We have argued for the necessity of active insulitis as a key part of the mechanism of HEV-induced destruction of islet β cells and subsequent T1D onset.49
We suggest broadening this to considering that any case of T1D may involve a significant lack of prior infectious agent-induced immune stimulation. The genetic landscape of the host is pivotal in deciding whether viruses and/or bacteria will be effectively cleared or ignored (in the gut), or whether deleterious responses are initiated that lead to T1D. Lacking autoimmune infiltration of islets, humans (based on work in the NOD mouse system71
) might be more resistant to a productive HEV infection of the islets. Were this not the case, we would expect the incidence of T1D to be higher simply based on the large number of HEV infections occurring annually in any population.66,85
Of course, insulitis patterns in NOD mice differ significantly from those seen in humans86
and as little is known about insulitis in individuals without overt disease,87
we must infer more than is desirable. It is, however, worth noting that a recent study suggests that detection of HEV in human islets may be dependent upon insulitis,88
in line with results from the NOD mouse system.72,89
The “fertile field hypothesis”90
originally proposed that environmental infections can prepare the way for subsequent autoimmune process that initiate the disease. However, it has been argued49
that at least in the specific case of T1D, HEV may turn this approach on its head, by taking advantage of a pre-existing fertile field (islets assaulted by the host's own autoimmune disorder) in which to replicate and cause disease. This was based on two experimental results. Experimental infection of young NOD mice without insulitis by CVB show neither islet infections nor can be induced into developing T1D.71
In contrast and in older NOD mice with active autoimmune islet inflammation, CVB readily replicate within islet cells and can rapidly cause T1D onset.72
Seen in the light of a necessity for a pre-existing robust gut microbiome which helps to prevent T1D onset, this model can be theoretically modified to depend on the history of the individual's microbiological exposure as well. Importantly, the host participates in its own protection or demise in either case.

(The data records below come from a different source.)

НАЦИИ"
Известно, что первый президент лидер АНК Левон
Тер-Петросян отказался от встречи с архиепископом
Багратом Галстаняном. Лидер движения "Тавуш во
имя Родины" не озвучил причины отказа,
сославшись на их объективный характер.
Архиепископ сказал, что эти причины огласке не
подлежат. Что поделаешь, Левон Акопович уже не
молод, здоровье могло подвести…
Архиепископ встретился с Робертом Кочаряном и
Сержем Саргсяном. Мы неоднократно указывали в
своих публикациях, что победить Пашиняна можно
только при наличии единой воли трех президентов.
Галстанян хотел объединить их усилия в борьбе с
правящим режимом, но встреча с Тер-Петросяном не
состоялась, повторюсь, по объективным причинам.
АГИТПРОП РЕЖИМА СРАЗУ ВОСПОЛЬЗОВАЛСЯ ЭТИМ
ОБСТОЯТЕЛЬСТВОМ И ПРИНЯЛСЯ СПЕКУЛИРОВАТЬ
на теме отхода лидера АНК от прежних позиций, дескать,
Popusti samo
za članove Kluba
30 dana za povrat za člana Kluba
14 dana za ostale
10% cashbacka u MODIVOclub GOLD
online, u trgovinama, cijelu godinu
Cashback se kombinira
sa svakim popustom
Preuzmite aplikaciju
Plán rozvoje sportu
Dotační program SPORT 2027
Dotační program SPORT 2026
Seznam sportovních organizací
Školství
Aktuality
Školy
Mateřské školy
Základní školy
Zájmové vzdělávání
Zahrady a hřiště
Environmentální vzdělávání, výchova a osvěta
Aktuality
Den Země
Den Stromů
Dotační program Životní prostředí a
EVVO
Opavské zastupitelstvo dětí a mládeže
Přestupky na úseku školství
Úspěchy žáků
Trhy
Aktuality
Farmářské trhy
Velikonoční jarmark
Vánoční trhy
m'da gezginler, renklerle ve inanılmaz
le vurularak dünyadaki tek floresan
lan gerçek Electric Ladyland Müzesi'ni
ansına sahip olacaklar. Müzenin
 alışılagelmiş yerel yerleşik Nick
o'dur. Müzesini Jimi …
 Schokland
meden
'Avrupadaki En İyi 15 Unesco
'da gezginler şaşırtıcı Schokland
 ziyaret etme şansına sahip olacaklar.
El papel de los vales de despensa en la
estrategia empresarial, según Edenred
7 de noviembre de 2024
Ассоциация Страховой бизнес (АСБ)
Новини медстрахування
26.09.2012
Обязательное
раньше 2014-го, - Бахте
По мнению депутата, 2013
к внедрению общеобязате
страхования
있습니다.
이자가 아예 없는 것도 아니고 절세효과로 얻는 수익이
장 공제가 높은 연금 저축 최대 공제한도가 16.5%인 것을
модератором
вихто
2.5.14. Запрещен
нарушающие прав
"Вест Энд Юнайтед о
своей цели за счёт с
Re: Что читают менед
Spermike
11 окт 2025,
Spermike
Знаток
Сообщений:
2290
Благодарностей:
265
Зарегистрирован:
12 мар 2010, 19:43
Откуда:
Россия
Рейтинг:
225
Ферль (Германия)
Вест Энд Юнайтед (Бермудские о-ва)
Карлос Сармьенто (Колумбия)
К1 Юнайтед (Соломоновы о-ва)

It is interesting to speculate that purely genetically-driven T1D, as well as virus-induced T1D, might now be more common than it was in our past because of a lowered chance of exposure to diverse fecal associated infectious agents early in life. Routine exposure, which surely was a constant part of life in our human past, has now been, at least in part, interdicted by higher levels of hygiene. By this argument, it may be no coincidence that T1D incidences are increasing. While HEV infections in early life may indeed help to lower the risk for T1D development later on, we must assume that either this has (1) enormous importance for the developing immune system in at-risk people, out of proportion to HEV infection frequency, or (2) that it is contributory toward health but not the sole arbiter of protection from T1D. It would therefore seem that another key arbiter early in life in at-risk individuals, must be the nature of one’s gut bacterial population.